All in all 2005-06 was an uneventful season and represented the third year in a row that the Jazz missed the playoffs. But even though the Jazz again missed the postseason, it wasn't the end of the world. The Jazz home attendance would dip to a 10 year low of 92% capacity the next season, but the Jazz had put together a core of Williams, Boozer, Kirilenko and Okur that would lead the Jazz to 51 wins and the Western Conference Finals in 2007 and to the playoffs the next four years. The Jazz went from winning just 26 games to 41 games in 2005-06, the largest increase in wins in franchise history. If the Jazz had been forced to draft Raymond Felton, or start Keith McLeod all of 2005 with Martell Webster coming off the bench, there is almost a guarantee that the Jazz would not have been as successful. In 2005, the Jazz desperately needed a point guard of the future and went out and got him.

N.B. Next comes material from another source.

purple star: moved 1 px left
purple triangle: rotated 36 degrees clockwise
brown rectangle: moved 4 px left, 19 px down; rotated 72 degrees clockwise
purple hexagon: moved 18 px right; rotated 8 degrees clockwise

Eight years later, the Jazz sit in the same predicament, needing a point guard to add to their talented group. And while it would probably take draft lottery luck to help them get a top flight point guard, I can't shake the feeling that the Jazz will have a Deron Williams type player on this roster, in the next two to three years. I don't know if the Jazz will draft him, sign him, or develop him, but the Jazz find themselves at the end of their three year lull of just bordering the playoff cutoff and if history repeats itself, they'll find themselves jumping up a tier or two in the upcoming seasons.